Skip Montanaro skip@mojam.com (Skip Montanaro)
Wed, 16 Aug 2000 23:41:59 -0500 (CDT)


    Fred> I'd guess that the path separator should only be appended if it's
    Fred> part of the passed-in strings; that would make it a legitimate
    Fred> part of the prefix.  If it isn't present for all of them, it
    Fred> shouldn't be part of the result:

    >>> os.path.commonprefix(["foo", "foo/bar"])
    'foo'

Hmmm... I think you're looking at it character-by-character again.  I see
three possibilities:

    * it's invalid to have a path with a trailing separator

    * it's okay to have a path with a trailing separator

    * it's required to have a path with a trailing separator

In the first and third cases, you have no choice.  In the second you have to
decide which would be best.

On Unix my preference would be to not include the trailing "/" for aesthetic
reasons.  The shell's pwd command, the os.getcwd function and the
os.path.normpath function all return directories without the trailing slash.
Also, while Python may not have this problem (and os.path.join seems to
normalize things), some external tools will interpret doubled "/" characters
as single characters while others (most notably Emacs), will treat the
second slash as "erase the prefix and start from /".  

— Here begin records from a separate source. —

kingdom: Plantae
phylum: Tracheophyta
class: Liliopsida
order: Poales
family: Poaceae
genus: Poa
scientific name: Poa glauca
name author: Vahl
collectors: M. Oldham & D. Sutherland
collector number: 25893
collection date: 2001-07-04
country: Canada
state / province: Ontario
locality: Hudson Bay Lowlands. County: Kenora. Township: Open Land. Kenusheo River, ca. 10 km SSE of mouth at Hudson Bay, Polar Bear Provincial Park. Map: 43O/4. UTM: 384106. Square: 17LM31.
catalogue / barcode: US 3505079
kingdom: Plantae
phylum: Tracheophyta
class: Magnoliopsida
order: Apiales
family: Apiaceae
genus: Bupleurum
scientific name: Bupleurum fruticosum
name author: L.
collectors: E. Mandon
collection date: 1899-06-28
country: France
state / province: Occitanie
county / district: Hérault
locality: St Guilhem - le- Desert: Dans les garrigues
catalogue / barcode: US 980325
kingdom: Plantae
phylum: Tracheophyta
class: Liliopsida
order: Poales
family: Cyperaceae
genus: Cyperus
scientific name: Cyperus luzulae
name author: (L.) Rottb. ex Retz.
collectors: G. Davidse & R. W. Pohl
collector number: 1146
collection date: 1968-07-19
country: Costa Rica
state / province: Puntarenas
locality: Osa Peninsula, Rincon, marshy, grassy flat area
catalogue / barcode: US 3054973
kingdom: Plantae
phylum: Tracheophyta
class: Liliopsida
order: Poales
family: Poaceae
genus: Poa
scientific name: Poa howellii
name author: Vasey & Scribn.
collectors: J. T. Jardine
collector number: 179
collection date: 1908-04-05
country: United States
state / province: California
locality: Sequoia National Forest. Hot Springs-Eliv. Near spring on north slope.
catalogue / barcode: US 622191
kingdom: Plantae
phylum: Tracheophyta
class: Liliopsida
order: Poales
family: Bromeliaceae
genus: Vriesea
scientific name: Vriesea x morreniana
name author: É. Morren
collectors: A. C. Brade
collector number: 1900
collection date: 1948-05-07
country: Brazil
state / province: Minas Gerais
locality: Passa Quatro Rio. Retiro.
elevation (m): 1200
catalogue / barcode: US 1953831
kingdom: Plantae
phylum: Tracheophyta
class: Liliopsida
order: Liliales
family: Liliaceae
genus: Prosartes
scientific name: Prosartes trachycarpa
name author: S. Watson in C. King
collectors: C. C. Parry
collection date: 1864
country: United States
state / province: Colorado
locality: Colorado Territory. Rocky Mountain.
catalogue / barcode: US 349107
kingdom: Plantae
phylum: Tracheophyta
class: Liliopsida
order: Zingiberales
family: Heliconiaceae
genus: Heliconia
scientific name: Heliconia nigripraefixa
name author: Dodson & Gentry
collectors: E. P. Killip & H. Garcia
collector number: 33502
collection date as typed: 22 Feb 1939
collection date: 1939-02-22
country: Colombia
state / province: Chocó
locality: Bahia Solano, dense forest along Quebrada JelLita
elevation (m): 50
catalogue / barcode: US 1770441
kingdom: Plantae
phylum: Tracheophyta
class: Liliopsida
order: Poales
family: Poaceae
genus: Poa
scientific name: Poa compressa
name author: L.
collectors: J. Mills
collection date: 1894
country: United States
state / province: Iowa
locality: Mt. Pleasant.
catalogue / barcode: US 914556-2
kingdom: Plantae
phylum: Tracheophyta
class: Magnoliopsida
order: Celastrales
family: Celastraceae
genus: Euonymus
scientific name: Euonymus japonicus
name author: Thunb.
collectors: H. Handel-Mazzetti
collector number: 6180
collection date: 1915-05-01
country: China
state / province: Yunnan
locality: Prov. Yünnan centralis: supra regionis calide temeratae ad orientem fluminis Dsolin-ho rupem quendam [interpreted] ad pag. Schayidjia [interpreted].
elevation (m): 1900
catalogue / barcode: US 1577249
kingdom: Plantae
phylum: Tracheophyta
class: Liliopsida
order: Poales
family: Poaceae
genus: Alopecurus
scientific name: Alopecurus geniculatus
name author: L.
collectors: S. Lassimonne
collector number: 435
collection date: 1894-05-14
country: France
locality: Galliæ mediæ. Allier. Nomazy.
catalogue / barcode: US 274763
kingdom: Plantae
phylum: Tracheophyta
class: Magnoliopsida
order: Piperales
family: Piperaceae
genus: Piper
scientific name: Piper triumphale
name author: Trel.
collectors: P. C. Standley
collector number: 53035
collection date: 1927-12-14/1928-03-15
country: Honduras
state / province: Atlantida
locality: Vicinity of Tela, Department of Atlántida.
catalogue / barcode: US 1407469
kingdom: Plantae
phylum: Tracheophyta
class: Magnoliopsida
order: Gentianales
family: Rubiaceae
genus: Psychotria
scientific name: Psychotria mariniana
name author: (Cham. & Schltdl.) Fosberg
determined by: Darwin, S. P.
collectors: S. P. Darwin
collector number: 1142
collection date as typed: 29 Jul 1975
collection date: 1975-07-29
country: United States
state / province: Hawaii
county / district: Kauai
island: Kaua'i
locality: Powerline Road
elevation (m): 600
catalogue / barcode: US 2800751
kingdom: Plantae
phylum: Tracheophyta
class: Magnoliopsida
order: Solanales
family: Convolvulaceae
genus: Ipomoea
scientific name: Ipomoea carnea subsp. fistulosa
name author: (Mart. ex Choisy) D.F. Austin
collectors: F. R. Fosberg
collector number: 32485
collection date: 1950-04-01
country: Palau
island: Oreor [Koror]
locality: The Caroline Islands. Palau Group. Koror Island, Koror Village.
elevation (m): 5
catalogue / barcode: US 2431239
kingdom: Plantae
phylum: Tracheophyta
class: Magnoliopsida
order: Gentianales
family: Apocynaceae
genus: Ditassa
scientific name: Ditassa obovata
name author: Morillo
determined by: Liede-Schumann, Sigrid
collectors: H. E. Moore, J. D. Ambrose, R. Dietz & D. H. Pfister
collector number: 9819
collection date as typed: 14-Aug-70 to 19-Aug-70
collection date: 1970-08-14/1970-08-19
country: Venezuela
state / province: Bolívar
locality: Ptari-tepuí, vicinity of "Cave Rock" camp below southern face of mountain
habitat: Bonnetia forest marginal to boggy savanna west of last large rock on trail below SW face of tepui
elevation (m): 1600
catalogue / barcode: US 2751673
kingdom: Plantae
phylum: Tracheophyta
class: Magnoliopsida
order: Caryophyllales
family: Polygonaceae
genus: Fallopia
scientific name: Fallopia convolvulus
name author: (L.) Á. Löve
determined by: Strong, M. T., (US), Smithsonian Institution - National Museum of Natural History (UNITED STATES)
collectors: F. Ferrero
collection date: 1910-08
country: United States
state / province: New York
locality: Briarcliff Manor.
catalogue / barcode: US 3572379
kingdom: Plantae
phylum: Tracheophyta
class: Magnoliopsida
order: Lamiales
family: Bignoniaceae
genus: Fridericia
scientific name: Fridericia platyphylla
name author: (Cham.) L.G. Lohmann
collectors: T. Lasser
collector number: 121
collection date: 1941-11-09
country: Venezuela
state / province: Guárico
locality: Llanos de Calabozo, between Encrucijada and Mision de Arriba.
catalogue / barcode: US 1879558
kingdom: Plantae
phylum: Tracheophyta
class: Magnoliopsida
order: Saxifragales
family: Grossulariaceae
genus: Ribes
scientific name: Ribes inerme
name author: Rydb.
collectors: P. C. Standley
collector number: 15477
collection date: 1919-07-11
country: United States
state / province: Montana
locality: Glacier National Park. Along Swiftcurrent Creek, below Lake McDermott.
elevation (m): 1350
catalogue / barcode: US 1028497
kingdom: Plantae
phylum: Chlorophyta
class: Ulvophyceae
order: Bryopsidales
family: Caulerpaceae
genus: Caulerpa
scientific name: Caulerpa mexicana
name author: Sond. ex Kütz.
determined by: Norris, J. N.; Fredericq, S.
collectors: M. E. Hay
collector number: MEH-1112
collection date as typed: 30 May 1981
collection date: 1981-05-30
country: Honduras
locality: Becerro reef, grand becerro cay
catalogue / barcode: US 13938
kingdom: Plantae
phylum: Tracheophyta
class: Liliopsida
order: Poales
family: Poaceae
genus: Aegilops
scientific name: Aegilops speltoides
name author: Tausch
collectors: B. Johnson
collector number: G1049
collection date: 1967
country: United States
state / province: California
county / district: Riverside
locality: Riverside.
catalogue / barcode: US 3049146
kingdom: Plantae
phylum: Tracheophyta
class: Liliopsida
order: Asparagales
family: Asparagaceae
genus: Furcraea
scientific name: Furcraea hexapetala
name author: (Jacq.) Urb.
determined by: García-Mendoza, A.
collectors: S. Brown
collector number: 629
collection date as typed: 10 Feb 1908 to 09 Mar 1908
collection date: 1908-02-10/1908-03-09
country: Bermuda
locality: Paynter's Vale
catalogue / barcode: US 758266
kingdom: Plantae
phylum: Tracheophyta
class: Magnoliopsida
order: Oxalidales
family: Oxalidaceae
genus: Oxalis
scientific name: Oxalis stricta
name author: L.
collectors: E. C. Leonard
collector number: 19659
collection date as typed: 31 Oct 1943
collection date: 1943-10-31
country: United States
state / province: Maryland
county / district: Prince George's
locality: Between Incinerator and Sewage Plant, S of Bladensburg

In fact, the more I think of it, the more I think that Mark's reliance on
the trailing slash is a bug waiting to happen (in fact, it just happened
;-).  There's certainly nothing wrong (on Unix anyway) with paths that don't
contain a trailing slash, so if you're going to join paths together, you
ought to be using os.path.join.  To whack off prefixes, perhaps we need
something more general than os.path.split, so instead of

    prefix = os.path.commonprefix(files)
    for file in files:
       tail_portion = file[len(prefix):]

Mark would have used

    prefix = os.path.commonprefix(files)
    for file in files:
       tail_portion = os.path.splitprefix(prefix, file)[1]

The assumption being that

    os.path.splitprefix("/home", "/home/beluga/skip")

would return

    ["/home", "beluga/skip"]

Alternatively, how about os.path.suffixes?  It would work similar to
os.path.commonprefix, but instead of returning the prefix of a group of
files, return a list of the suffixes resulting in the application of the
common prefix:

    >>> files = ["/home/swen", "/home/swanson", "/home/jules"]
    >>> prefix = os.path.commonprefix(files)
    >>> print prefix
    "/home"
    >>> suffixes = os.path.suffixes(prefix, files)
    >>> print suffixes
    ["swen", "swanson", "jules"]

Skip